Эти три вопроса – “что”, “ли” и “как” – в некоторой степени параллельны трем основным вопросам экономики: Какие, как и для кого производятся различные товары и услуги?
На первый вопрос очень трудно ответить напрямую. Ng постулирует, что вид должен быть гибкиим/пластичным, чтобы его члены были способны чувствовать. Грубо говоря, мозговые механизмы, вызывающие чувства, должны потреблять энергию. Если эти чувства не влияют на гибкий поведенческий выбор вида, они не способствуют его выживанию и репродуктивной приспособленности, а значит, не могут выдержать эволюционную конкуренцию. В эволюционном равновесии черты, которые не являются адаптивными, не сохраняются. Таким образом, поведение чувствующих видов должно быть гибким, то есть не полностью генетически жестко закрепленным.

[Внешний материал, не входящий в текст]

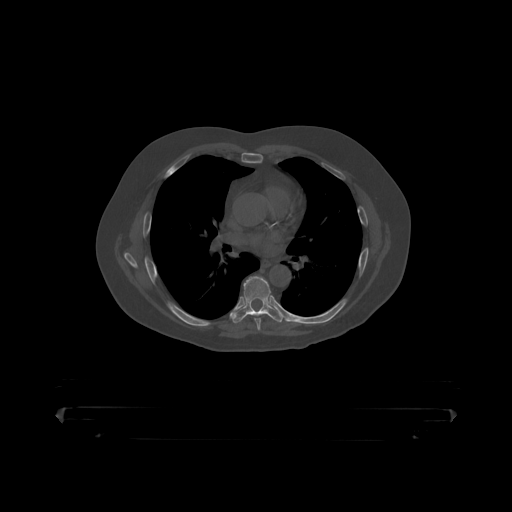
CT including the spine, one axial slice. Reconstruction kernel STANDARD. Bone window (W 1800 / L 400 HU). 1.25 mm slice thickness. 512 × 512 image matrix, field of view 650 × 650 mm. Male patient, age 60 years. From the clinical record (not read from this slice): primary cancer: prostate.
Outlined on this slice (semi-automatically segmented with operator editing):
- T7 vertebra: box from (x=236, y=277) to (x=280, y=318) px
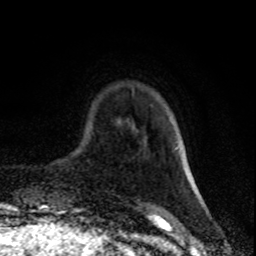
Breast MRI (dynamic contrast-enhanced), one axial slice. Cropped to one breast. Dynamic contrast-enhanced series, time point 2 of 8 at this slice position (early post-contrast). 1.5 T. TE 4.2 ms, TR 7 ms. 2 mm slice thickness. 256 × 256 image matrix, field of view 160 × 160 mm. Female patient.
Annotated regions visible in this slice (semi-automatically segmented with operator editing):
- enhancing-tissue mask used for the functional tumour volume (all voxels passing the contrast-enhancement thresholds inside the analysis volume; usually the tumour): box from (x=185, y=168) to (x=192, y=183) px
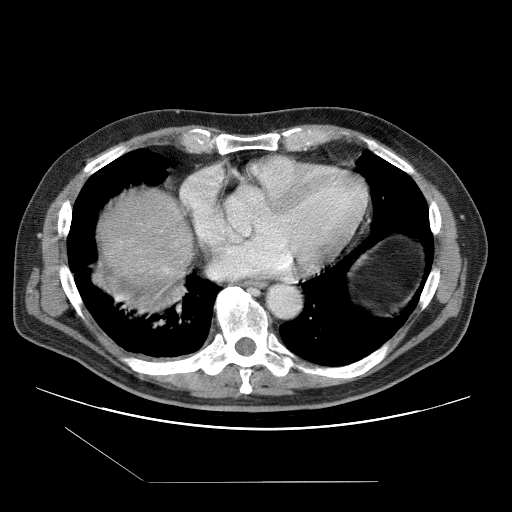
Contrast-enhanced abdominal CT (liver protocol), one axial slice; slice 100 of 109 in the series (ordered by position); 120 kVp; one of 2 acquisitions stored at this slice position; soft-tissue window (W 400 / L 40 HU); 512 × 512 image matrix. Case-level facts recorded for this patient, not image findings: diagnosis: hepatocellular carcinoma (patient treated with transarterial chemoembolisation; whether this scan precedes or follows treatment is not stated here); TNM stage (as recorded): Stage-IIIB.
Outlined on this slice (semi-automatically segmented with operator editing):
- liver parenchyma outside the tumour (the mass and vessels are separate outlines, so this box may not span the whole liver): box from (x=100, y=190) to (x=192, y=284) px
- portal vein: (x=165, y=269)–(x=168, y=272)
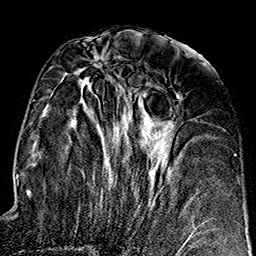
Breast MRI (dynamic contrast-enhanced), one axial slice; slice 71 of 160 in the series (ordered by position); cropped to one breast; dynamic contrast-enhanced series, time point 2 of 7 at this slice position (early post-contrast); 1.5 T; TE 2.7 ms, TR 5.1 ms; 1 mm slice thickness; 256 × 256 image matrix, field of view 178 × 178 mm. Female patient.
Outlined on this slice (semi-automatic segmentation, software-assisted and operator-edited):
- enhancing-tissue mask used for the functional tumour volume (all voxels passing the contrast-enhancement thresholds inside the analysis volume; usually the tumour): bounding box [x1, y1, x2, y2] px = [73, 63, 206, 242]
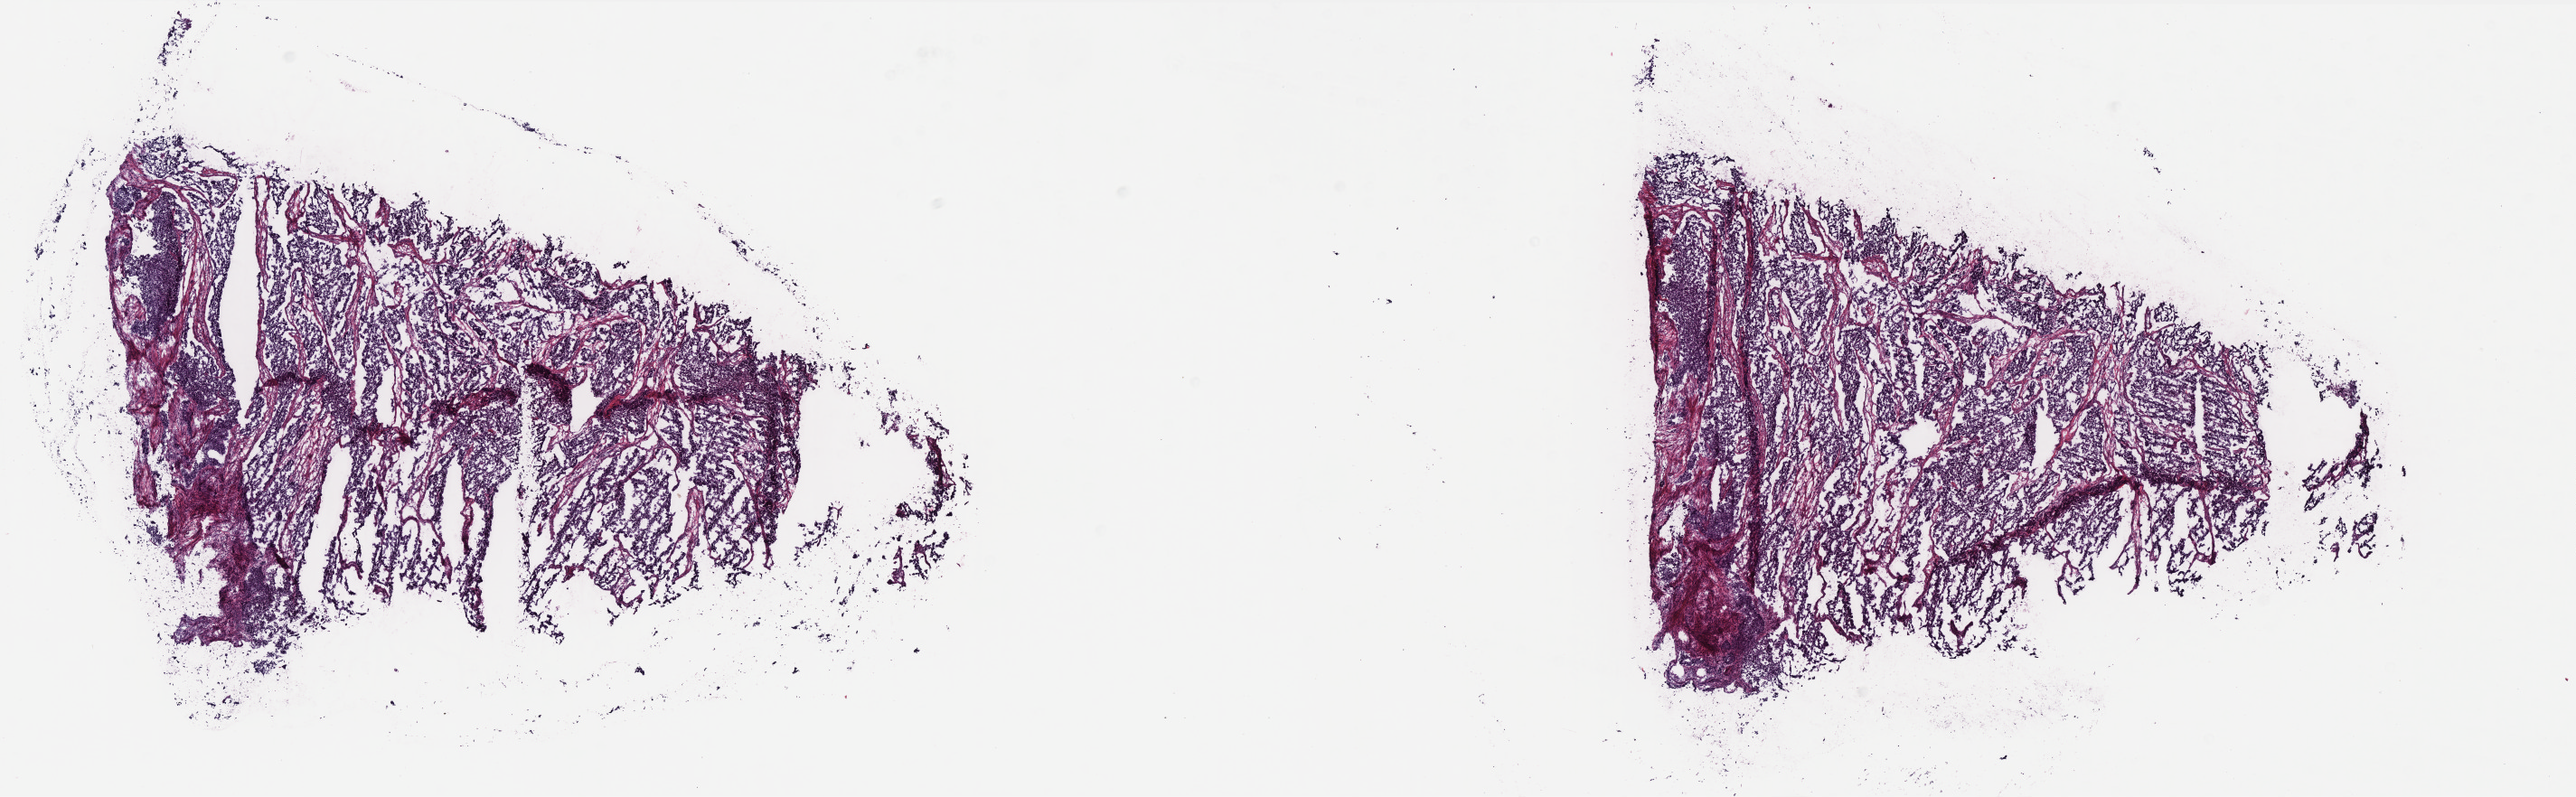
Digitized Hematoxylin and eosin (H&E) stained tissue section (whole slide) — low-resolution overview of the scanned area, about 22.8 x 7.1 mm; frozen section from the top of the tissue portion; sample: primary tumour, uterus. Female, age 63 years at initial diagnosis.
Pathologic diagnosis: Endometrioid adenocarcinoma, NOS (endometrium).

Это ограничение превращает первый вопрос о сознании (на который очень трудно ответить) в вопрос о гибком поведении (все еще трудный, но менее сложный). Чем сложнее ниша – тем более пластичный вид, тем сложнее репертуар его возможных состояний и тем выше вероятность того, что ему доступны сложные ощущения, большую часть из которых составляет преобладающая негативная феноменология (ответ на второй вопрос). А на третий вопрос ответ можно прочитать в его статье How welfare biology and commonsense may help to reduce animal suffering
Будь природа доброй, она бы сделала хотя бы ничтожную уступку, обезболивая гусениц перед тем, как их будут заживо поедать изнутри. Но природа не добра и не зла. Она ни против страданий, ни за них. Они никоим образом ее не интересуют, если это не связано с выживанием ДНК. Нетрудно, к примеру, представить себе ген, действующий на газелей перед смертоносным укусом хищника подобно транквилизатору. Станет ли естественный отбор благоприятствовать такому гену? Только в том случае, если данный акт милосердия повысит для гена шансы передаться следующему поколению. Сложно вообразить, каким образом такое было бы возможно, и потому позволительно предположить, что газели испытывают чудовищную боль и страх, перед тем как погибнуть в результате преследования — а это удел большинства из них. Общая сумма ежегодно испытываемых в природе страданий лежит за любой мыслимой гранью. Пока я пишу это предложение, тысячи животных съедаются живьем, тысячи бегут ради спасения своих жизней и визжат от ужаса, тысячи мучаются от выгрызающих им внутренности паразитов, тысячи животных всех видов умирают от голода, жажды и болезней.
Ричард Докинз
“Река, выходящая из Эдема“
В том же письме Аса Грею Дарвин пишет:
“Я глубоко чувствую, что вся эта тема слишком глубока для человеческого интеллекта. С таким же успехом собака может рассуждать об уме Ньютона. Пусть каждый человек надеется и верит в то, что он может.